DoESLiverpool is a community of makers and entrepreneurs in Liverpool, with a Co-Working space where I’m based, Workshop and Event Hub. It’s a place to work, learn, share ideas, form groups and make things the way you want to for small fees or initially, cake.

We’ve been project managing and open sourcing the project on github here so that the project infrastructure itself explores contemporary tools for sharing code, information and knowledge.

The 3 of us and DoES will be lead creative technologists helping setup, facilitate and support a ‘production line’ area for Build Your Own introducing the idea of 3D printing open source designs of upper limb prosthetics. It’s inspired by BionicBailey a local family who used DoESLiverpool’s workshop to print hand parts independently and are now local experts in Raptor hand making!

Over the course of the exhibition we will be testing and building 3D printed prosthetic devices.

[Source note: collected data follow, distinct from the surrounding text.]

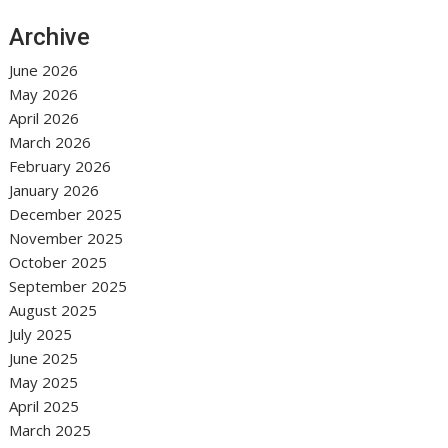
Archive
June 2026
May 2026
April 2026
March 2026
February 2026
January 2026
December 2025
November 2025
October 2025
September 2025
August 2025
July 2025
June 2025
May 2025
April 2025
March 2025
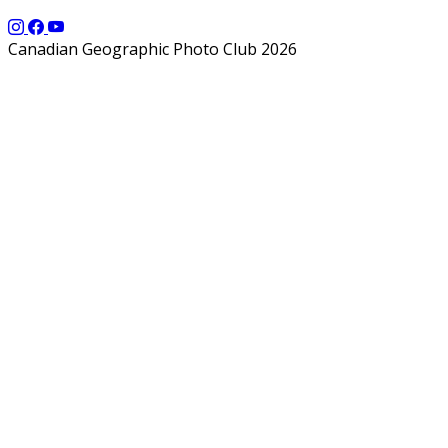
Canadian Geographic Photo Club 2026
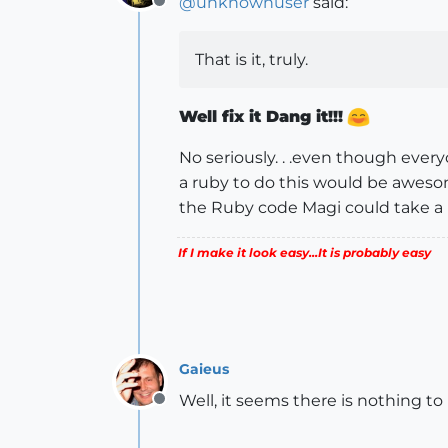
@
unknownuser
said:
Offline
That is it, truly.
Well fix it Dang it!!!
No seriously. . .even though every
a ruby to do this would be awesome, 
the Ruby code Magi could take a lo
If I make it look easy...It is probably easy
Gaieus
Well, it seems there is nothing to 
Offline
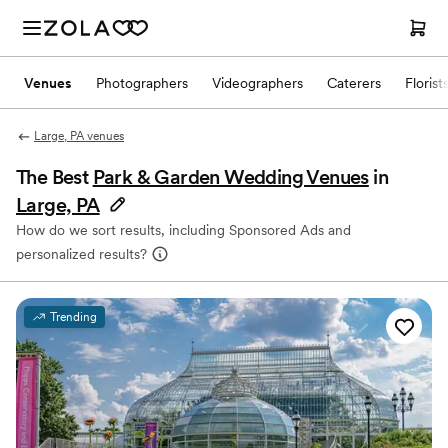
Venues
Photographers
Videographers
Caterers
Florist
Large, PA venues
The Best
Park & Garden Wedding Venues
in
Large, PA
How do we sort results, including Sponsored Ads and
personalized results?
Trending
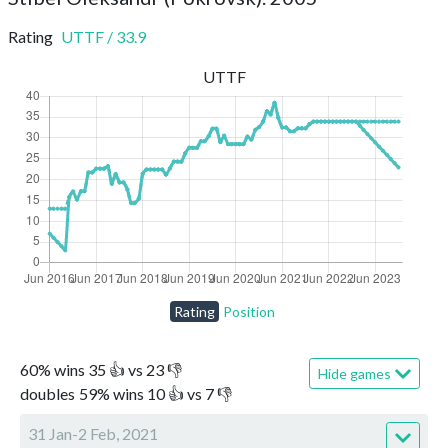
Rating
UTTF
/
33.9
UTTF
Rating
Position
60
%
wins
35
👍 vs
23
👎
Hide games
doubles
59
%
wins
10
👍 vs
7
👎
31 Jan-2 Feb, 2021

The public will have the opportunity to play, experiment and understand what prosthetics are and how access to rapid prototyping and open source digital making tools can help people make the world the way they want it.

I think the key to this project is that it’s an entry point into the culture of sharing technical knowledge in the networked society and it’s a way of learning about science and engineering on a practical level and it also engages with ideas around the social model of disability: People are not disabled, society makes them disabled because it’s not built well enough. It’s a way of really exploring the design process and the reality of 3Dprinting beyond the hyperbole of the media.